Crazy Soup for the Soul

Crazy Soup for the Soul by Laura Freeman is the third in this year’s series of short stories written by students of the Science Communication Unit at Imperial College London.

Image Credit: watsonsinelgin (via Flickr)

“Stigma and discrimination ruin lives. They deny people with mental health problems the opportunity to live their lives to the full. They deny people relationships, work, education, hope and the chance to live an ordinary life that others take for granted. The following short story is an autobiographical account of life in a psychiatric hospital. It chronicles the impact it has had on the author in the hope that in sharing her experience she can help decrease the stigma of mental health.”

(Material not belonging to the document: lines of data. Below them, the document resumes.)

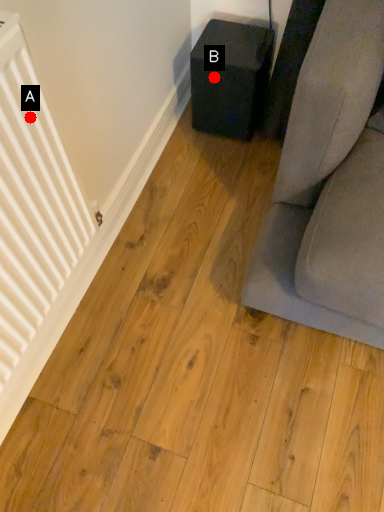
Question: Two points are circled on the image, labeled by A and B beside each circle. Which of the following is the farthest from the observer?

Choices:
 (A) A is further
 (B) B is further

Answer: (B)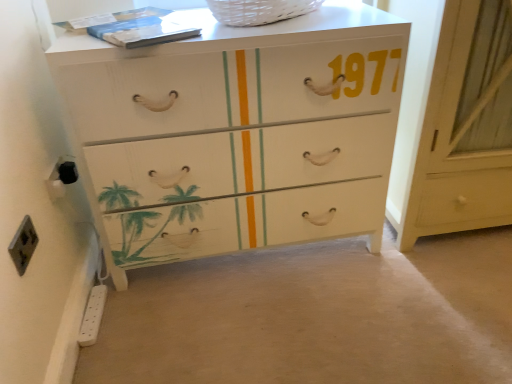
Question: Can you confirm if white painted wood chest of drawers at center is positioned to the right of black plastic socket at lower left, marked as the 3th electric outlet in a bottom-to-top arrangement?

Choices:
 (A) no
 (B) yes

Answer: (B)

Question: Is white painted wood chest of drawers at center looking in the opposite direction of black plastic socket at lower left, the 2th electric outlet in the back-to-front sequence?

Choices:
 (A) no
 (B) yes

Answer: (A)

Question: Does white painted wood chest of drawers at center lie in front of black plastic socket at lower left, the first electric outlet from the top?

Choices:
 (A) no
 (B) yes

Answer: (B)

Question: Is white painted wood chest of drawers at center wider than black plastic socket at lower left, marked as the 3th electric outlet in a bottom-to-top arrangement?

Choices:
 (A) yes
 (B) no

Answer: (A)

Question: Considering the relative positions of white painted wood chest of drawers at center and black plastic socket at lower left, marked as the 3th electric outlet in a bottom-to-top arrangement, in the image provided, is white painted wood chest of drawers at center behind black plastic socket at lower left, marked as the 3th electric outlet in a bottom-to-top arrangement,?

Choices:
 (A) yes
 (B) no

Answer: (B)

Question: Is point (57, 172) closer or farther from the camera than point (190, 87)?

Choices:
 (A) closer
 (B) farther

Answer: (B)

Question: Considering the positions of black plastic socket at lower left, the 2th electric outlet in the back-to-front sequence, and white painted wood chest of drawers at center in the image, is black plastic socket at lower left, the 2th electric outlet in the back-to-front sequence, bigger or smaller than white painted wood chest of drawers at center?

Choices:
 (A) small
 (B) big

Answer: (A)

Question: Is black plastic socket at lower left, the 2th electric outlet in the back-to-front sequence, to the left or to the right of white painted wood chest of drawers at center in the image?

Choices:
 (A) right
 (B) left

Answer: (B)

Question: Is black plastic socket at lower left, the 2th electric outlet when ordered from front to back, wider or thinner than white painted wood chest of drawers at center?

Choices:
 (A) thin
 (B) wide

Answer: (A)

Question: From a real-world perspective, is white plastic power strip at lower left, the 3th electric outlet viewed from the front, positioned above or below black plastic socket at lower left, the 2th electric outlet in the back-to-front sequence?

Choices:
 (A) below
 (B) above

Answer: (A)

Question: Would you say white plastic power strip at lower left, the 3th electric outlet positioned from the top, is to the left or to the right of black plastic socket at lower left, the 2th electric outlet in the back-to-front sequence, in the picture?

Choices:
 (A) left
 (B) right

Answer: (B)

Question: Choose the correct answer: Is white plastic power strip at lower left, placed as the 1th electric outlet when sorted from bottom to top, inside black plastic socket at lower left, marked as the 3th electric outlet in a bottom-to-top arrangement, or outside it?

Choices:
 (A) inside
 (B) outside

Answer: (B)

Question: Is point (106, 289) closer or farther from the camera than point (52, 188)?

Choices:
 (A) farther
 (B) closer

Answer: (A)

Question: Is white plastic power strip at lower left, the 3th electric outlet positioned from the top, taller or shorter than white wood cabinet at right?

Choices:
 (A) short
 (B) tall

Answer: (A)

Question: Looking at their shapes, would you say white plastic power strip at lower left, placed as the 1th electric outlet when sorted from bottom to top, is wider or thinner than white wood cabinet at right?

Choices:
 (A) thin
 (B) wide

Answer: (A)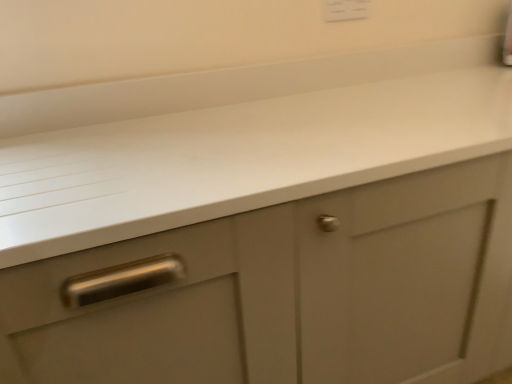
Where is `white matte countertop at center`? This screenshot has width=512, height=384. white matte countertop at center is located at coordinates (237, 140).

This screenshot has width=512, height=384. Describe the element at coordinates (237, 140) in the screenshot. I see `white matte countertop at center` at that location.

What do you see at coordinates (346, 10) in the screenshot? I see `white plastic electric outlet at upper center` at bounding box center [346, 10].

This screenshot has height=384, width=512. I want to click on white plastic electric outlet at upper center, so point(346,10).

The image size is (512, 384). I want to click on white matte countertop at center, so click(237, 140).

Considering the positions of objects white matte countertop at center and white plastic electric outlet at upper center in the image provided, who is more to the left, white matte countertop at center or white plastic electric outlet at upper center?

Positioned to the left is white plastic electric outlet at upper center.

Considering their positions, is white matte countertop at center located in front of or behind white plastic electric outlet at upper center?

Visually, white matte countertop at center is located in front of white plastic electric outlet at upper center.

Is point (428, 131) in front of point (341, 19)?

Yes, it is in front of point (341, 19).

From the image's perspective, is white matte countertop at center above or below white plastic electric outlet at upper center?

From the image's perspective, white matte countertop at center appears below white plastic electric outlet at upper center.

From a real-world perspective, is white matte countertop at center located beneath white plastic electric outlet at upper center?

Yes, from a real-world perspective, white matte countertop at center is under white plastic electric outlet at upper center.

In terms of width, does white matte countertop at center look wider or thinner when compared to white plastic electric outlet at upper center?

In the image, white matte countertop at center appears to be wider than white plastic electric outlet at upper center.

Can you confirm if white matte countertop at center is taller than white plastic electric outlet at upper center?

Correct, white matte countertop at center is much taller as white plastic electric outlet at upper center.

Which of these two, white matte countertop at center or white plastic electric outlet at upper center, is smaller?

white plastic electric outlet at upper center.

Is white plastic electric outlet at upper center surrounded by white matte countertop at center?

No, white matte countertop at center does not contain white plastic electric outlet at upper center.

Is white matte countertop at center placed right next to white plastic electric outlet at upper center?

No, white matte countertop at center is not next to white plastic electric outlet at upper center.

Is white plastic electric outlet at upper center at the back of white matte countertop at center?

No.

Could you measure the distance between white matte countertop at center and white plastic electric outlet at upper center?

white matte countertop at center is 21.82 inches away from white plastic electric outlet at upper center.

The width and height of the screenshot is (512, 384). What are the coordinates of `electric outlet above the white matte countertop at center (from a real-world perspective)` in the screenshot? It's located at (346, 10).

Considering the relative positions of white plastic electric outlet at upper center and white matte countertop at center in the image provided, is white plastic electric outlet at upper center to the right of white matte countertop at center from the viewer's perspective?

In fact, white plastic electric outlet at upper center is to the left of white matte countertop at center.

Relative to white matte countertop at center, is white plastic electric outlet at upper center in front or behind?

white plastic electric outlet at upper center is positioned farther from the viewer than white matte countertop at center.

Is point (354, 17) positioned after point (442, 131)?

Yes, it is behind point (442, 131).

From the image's perspective, is white plastic electric outlet at upper center located beneath white matte countertop at center?

No.

From a real-world perspective, does white plastic electric outlet at upper center stand above white matte countertop at center?

Correct, in the physical world, white plastic electric outlet at upper center is higher than white matte countertop at center.

Looking at their sizes, would you say white plastic electric outlet at upper center is wider or thinner than white matte countertop at center?

Clearly, white plastic electric outlet at upper center has less width compared to white matte countertop at center.

Who is taller, white plastic electric outlet at upper center or white matte countertop at center?

white matte countertop at center is taller.

Consider the image. Which of these two, white plastic electric outlet at upper center or white matte countertop at center, is bigger?

white matte countertop at center.

Can we say white plastic electric outlet at upper center lies outside white matte countertop at center?

Yes, white plastic electric outlet at upper center is located beyond the bounds of white matte countertop at center.

Is white plastic electric outlet at upper center with white matte countertop at center?

white plastic electric outlet at upper center and white matte countertop at center are clearly separated.

Is white plastic electric outlet at upper center facing away from white matte countertop at center?

white plastic electric outlet at upper center does not have its back to white matte countertop at center.

In the scene shown: Can you tell me how much white plastic electric outlet at upper center and white matte countertop at center differ in facing direction?

There is a 1.89-degree angle between the facing directions of white plastic electric outlet at upper center and white matte countertop at center.

Image resolution: width=512 pixels, height=384 pixels. What are the coordinates of `countertop that is under the white plastic electric outlet at upper center (from a real-world perspective)` in the screenshot? It's located at (237, 140).

This screenshot has width=512, height=384. What are the coordinates of `electric outlet located above the white matte countertop at center (from a real-world perspective)` in the screenshot? It's located at (346, 10).

Identify the location of countertop that is below the white plastic electric outlet at upper center (from the image's perspective). (237, 140).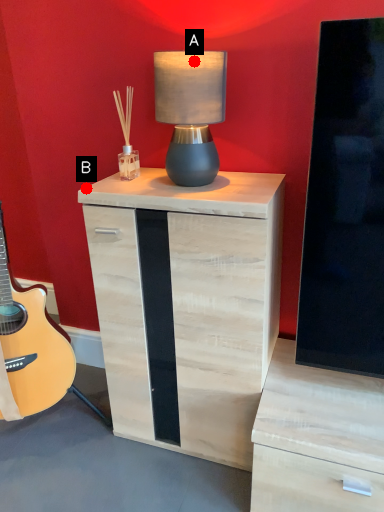
Question: Two points are circled on the image, labeled by A and B beside each circle. Which point appears closest to the camera in this image?

Choices:
 (A) A is closer
 (B) B is closer

Answer: (A)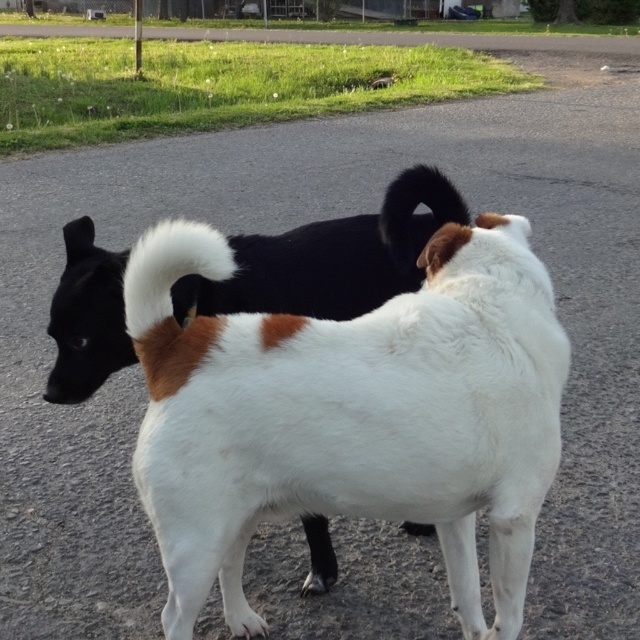
You are standing at the point marked by the coordinates point (422, 532) in the image. You want to walk to the fence in the background. How far will you have to walk from your current position to reach the fence?

The distance between the point (422, 532) and the viewer is 8.93 feet. Since you are standing at the point, the distance to the fence would depend on the total distance from the viewer to the fence, which isn not provided in the scene description. Therefore, I cannot determine the exact distance you need to walk.

You are a photographer trying to capture both the white fur dog at center and the black fur tail at upper center in a single shot. Based on their positions, which dog should you adjust your camera angle to focus on first to ensure both are in frame?

You should focus on the white fur dog at center first since it is positioned to the left of the black fur tail at upper center, so adjusting the angle to include the leftmost subject ensures the right side subject is also captured.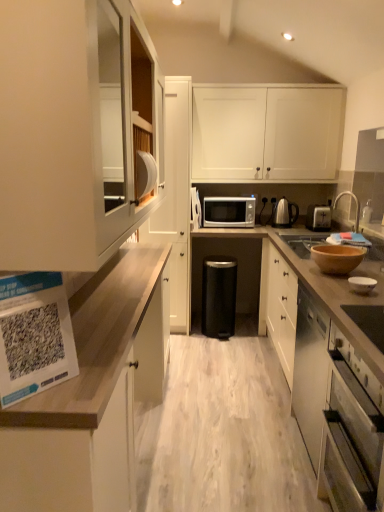
Question: In the image, is silver metallic microwave at center on the left side or the right side of brown matte bowl at right?

Choices:
 (A) right
 (B) left

Answer: (B)

Question: Based on their sizes in the image, would you say silver metallic microwave at center is bigger or smaller than brown matte bowl at right?

Choices:
 (A) small
 (B) big

Answer: (B)

Question: Estimate the real-world distances between objects in this image. Which object is closer to the silver metallic toaster at right?

Choices:
 (A) white matte cabinet at upper left, which is counted as the fourth cabinetry, starting from the right
 (B) wooden bowl at right, which is counted as the 2th bowl, starting from the front
 (C) wooden countertop at left, positioned as the second cabinetry in left-to-right order
 (D) white matte cabinet at upper left, which ranks as the 3th cabinetry in left-to-right order
 (E) brown matte bowl at right

Answer: (E)

Question: Based on their relative distances, which object is nearer to the wooden bowl at right, the 2th bowl ordered from the bottom?

Choices:
 (A) stainless steel oven at lower right
 (B) white matte cabinet at upper left, the first cabinetry when ordered from left to right
 (C) silver metallic toaster at right
 (D) black matte trash can at center
 (E) white matte cabinet at upper left, placed as the 2th cabinetry when sorted from right to left

Answer: (A)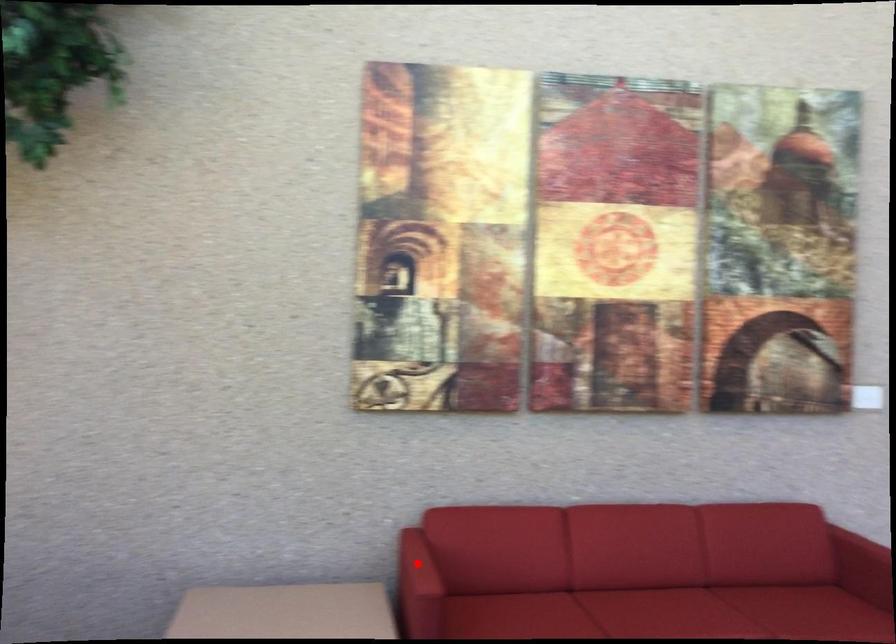
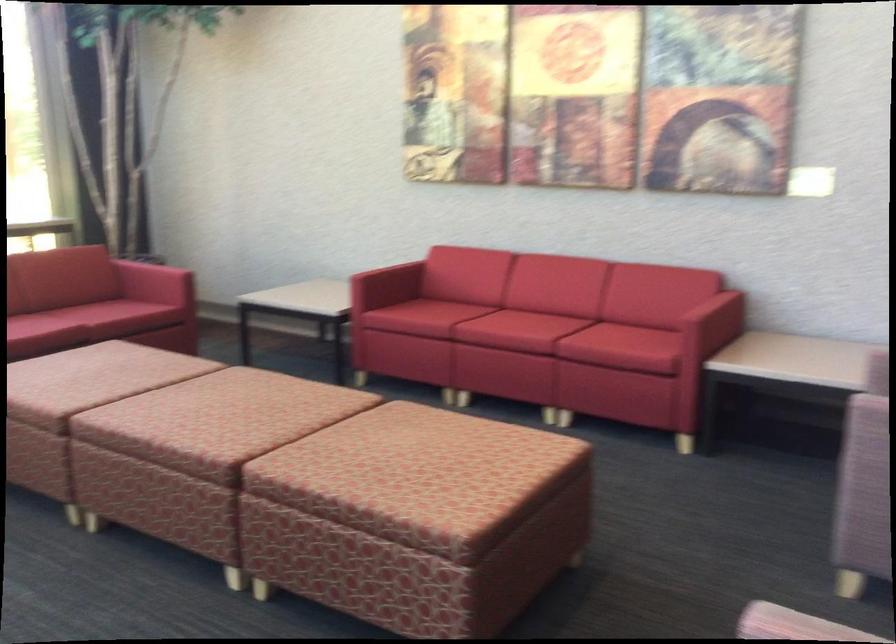
Question: I am providing you with two images of the same scene from different viewpoints. A red point is marked on the first image. Is the red point's position out of view in image 2?

Choices:
 (A) Yes
 (B) No

Answer: (A)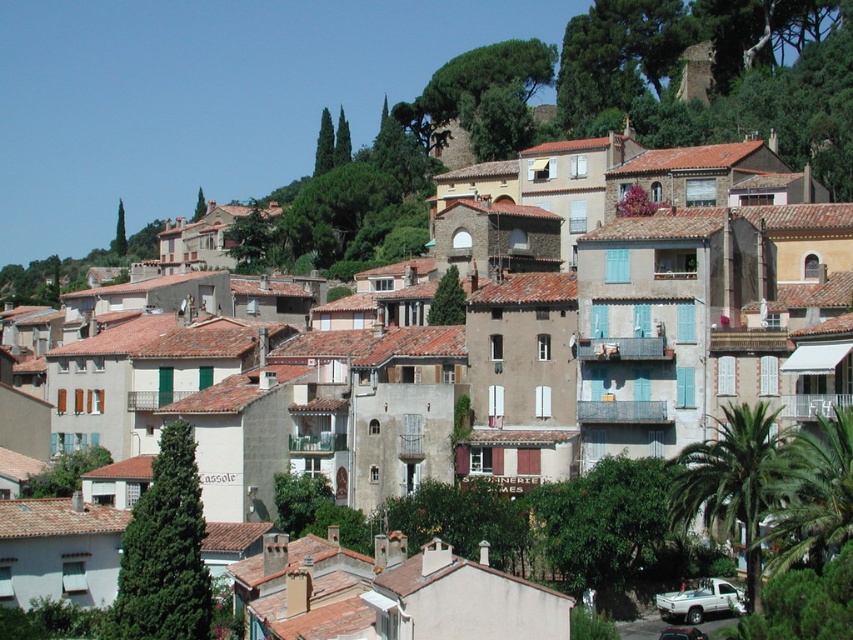
Is white matte truck at lower right above metallic silver car at lower center?

Correct, white matte truck at lower right is located above metallic silver car at lower center.

Between white matte truck at lower right and metallic silver car at lower center, which one is positioned lower?

metallic silver car at lower center is lower down.

Is point (698, 616) positioned behind point (659, 636)?

Yes, point (698, 616) is farther from viewer.

Locate an element on the screen. The image size is (853, 640). white matte truck at lower right is located at coordinates (699, 602).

I hear voices telling me to kill myself. They wont go away, they tell me that I am worth nothing, that there’s is no point in me being alive because I’m just a waste of space. The problem is I agree with them.

Two years ago, after returning from a night of heavy drinking, I fell so low that I decided to take a scalpel to my wrist. Relief washed over me until I looked down at the blood pooling around me. So I panicked.

I wrapped a towel around my arm and ran to the hospital. Next thing, I’m being told I lost a lot of blood but that I would be okay. I was not going to be okay.

My biggest fear was how I would explain this to my boyfriend. That turned out to be the least of my worries. The psychiatrists were on their way.

I hate being in the psych hospital; it’s like a prison for the soul. They tell you when to eat, sleep, smoke and take medication. There is nothing to do; watching TV is the limit of available excitement, but you can’t even hear that because the other patients are shouting and screaming at each other or things in their heads.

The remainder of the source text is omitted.